Within the model-driven framework, the learned SHA constitutes a refinement of the model of human behavior, which is plugged back into the SHA network to iterate the design-time analysis for the same or different scenarios. Experiments have been carried out by simulating a broader range of human actions (e.g.,  running, sitting, and walking while carrying a load) through the simulated deployment environment to assess the gain in accuracy with the refined model [14]. The latter amounts to an average \(18.1\%\) accuracy gain for the estimation of the probability of success and \(7.7\%\) for the estimation of fatigue. Naturally, better accuracy comes at the cost of the time necessary to complete the learning (approximately 35min for the largest model) and the increase in complexity of the resulting SHA network (thus, in verification time).

6 Future Research Outlook

The framework is open to several future extensions. Ongoing work involves a refinement of the SHA network with cognitive and psychological models of the human decision-making process to be accounted for by the formal analysis and the deployed orchestrator.

As for the model adjustment phase, \(\textsf{L}^*_\textrm{SHA}\) works under a set of simplifying assumptions, which may not be realistic with real CPSs. Therefore, further work is necessary to extend the applicability domain of \(\textsf{L}^*_\textrm{SHA}\). In more general terms, the degree of applicability of active automata learning techniques (which usually rely on the availability of an omniscient oracle to drive the learning) to real systems is an open research question.

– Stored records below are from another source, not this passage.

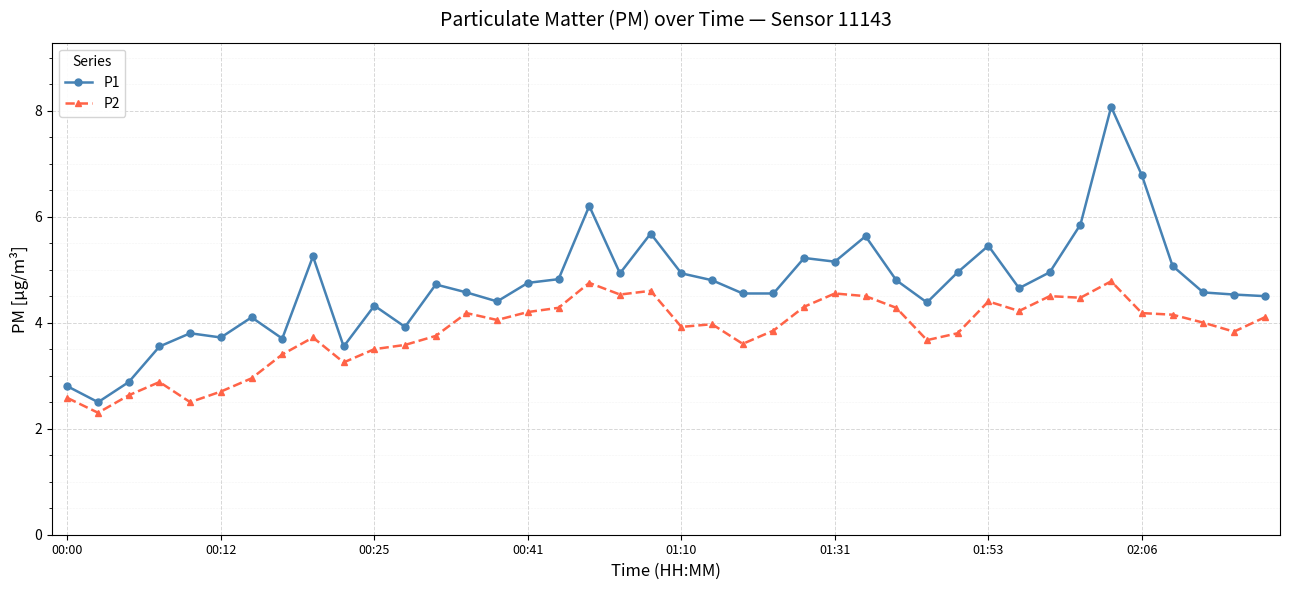

Which series has the largest total across all categories?

P1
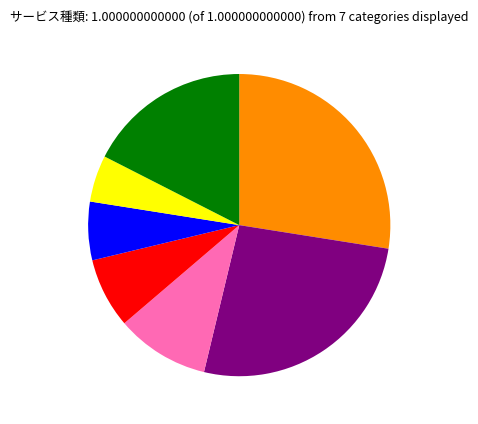

Is there a majority slice in this chart?

No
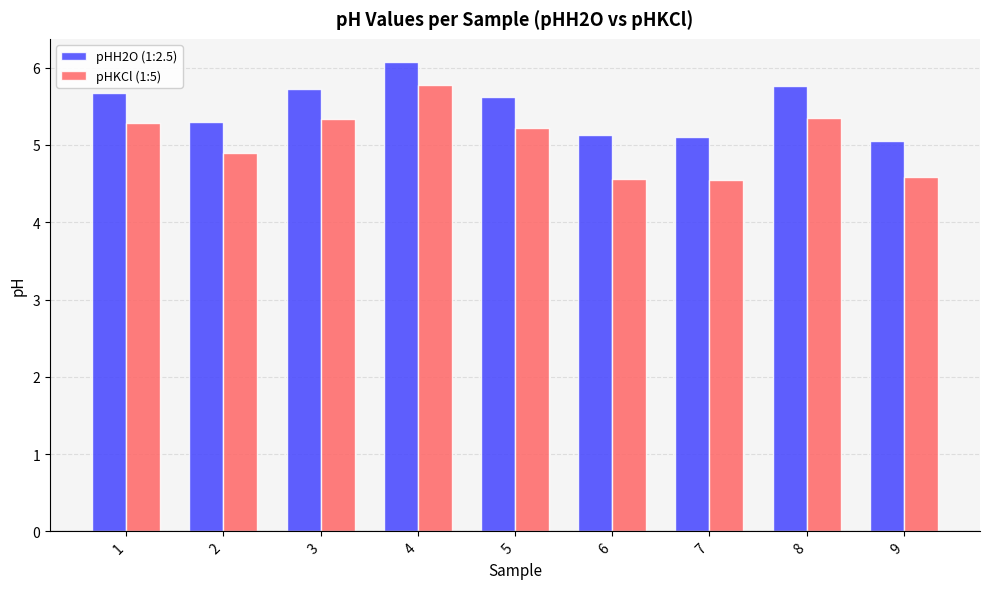

What is the sum of all pHKCl (1:5) values?

45.6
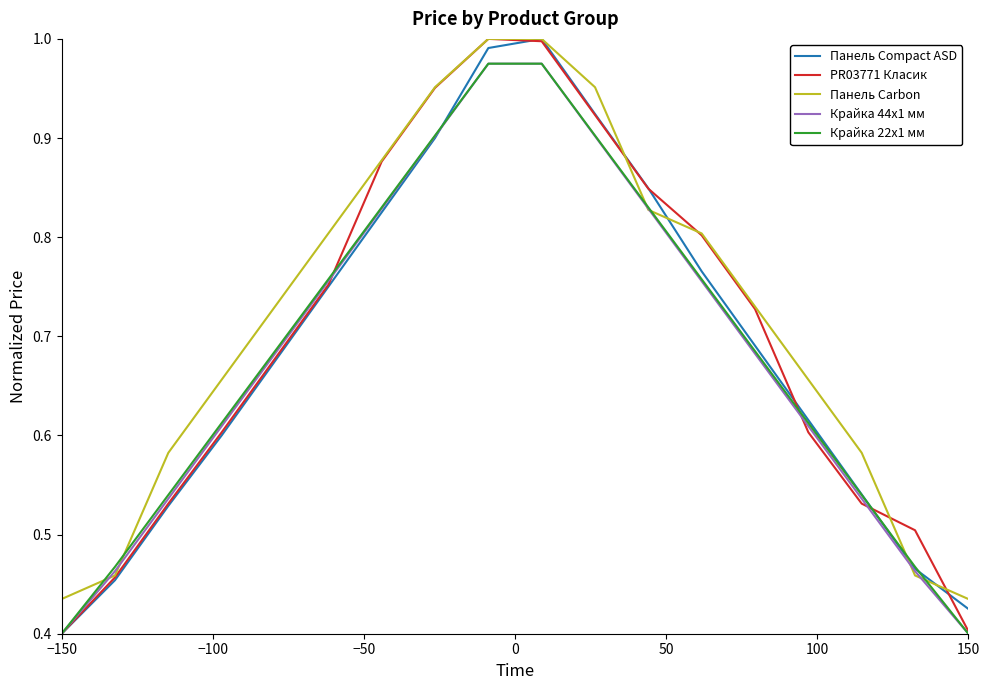

Which series has the largest total across all categories?

Панель Carbon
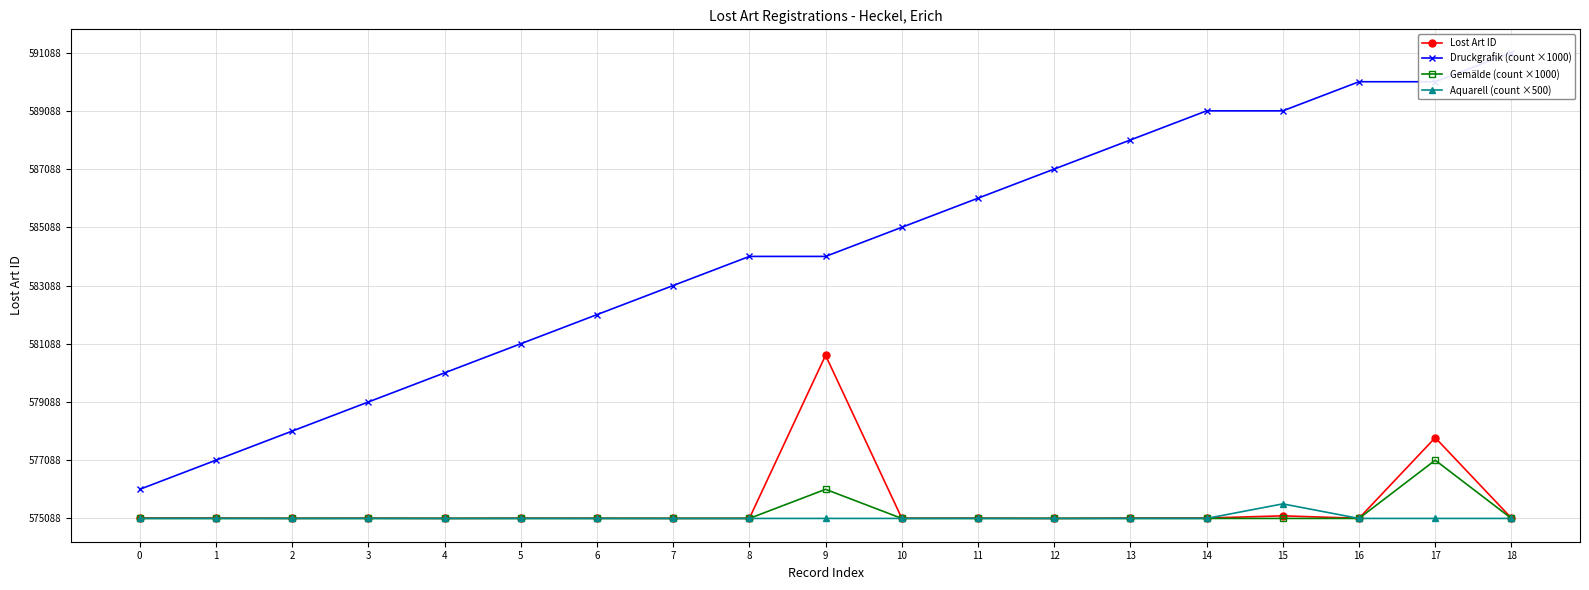

True or false: Aquarell (count ×500) has a value of -170 at 7.

False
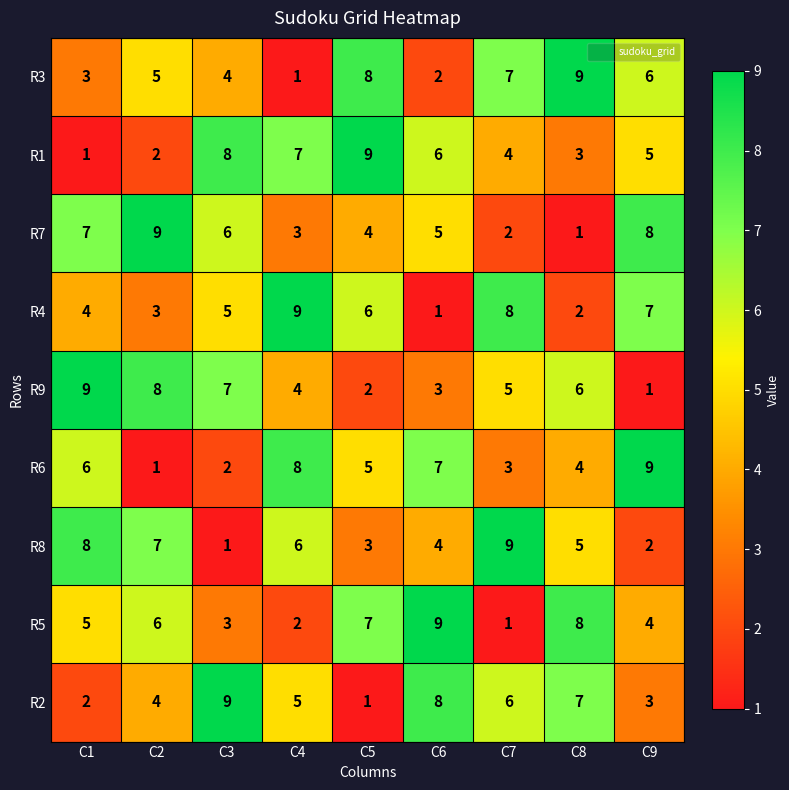

At C1, list the series in order from smallest to largest.

R1, R2, R3, R4, R5, R6, R7, R8, R9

Finally, the reconfiguration phase of the framework is now performed entirely manually, which is not aligned with the initial goal of keeping the automation level as high as possible. An automated strategy synthesis procedure (for example, exploiting the Uppaal Stratego tool [6]) could be developed to compute alternative mission plans that optimize the quality metrics, thus at least partially automating the mission re-design task.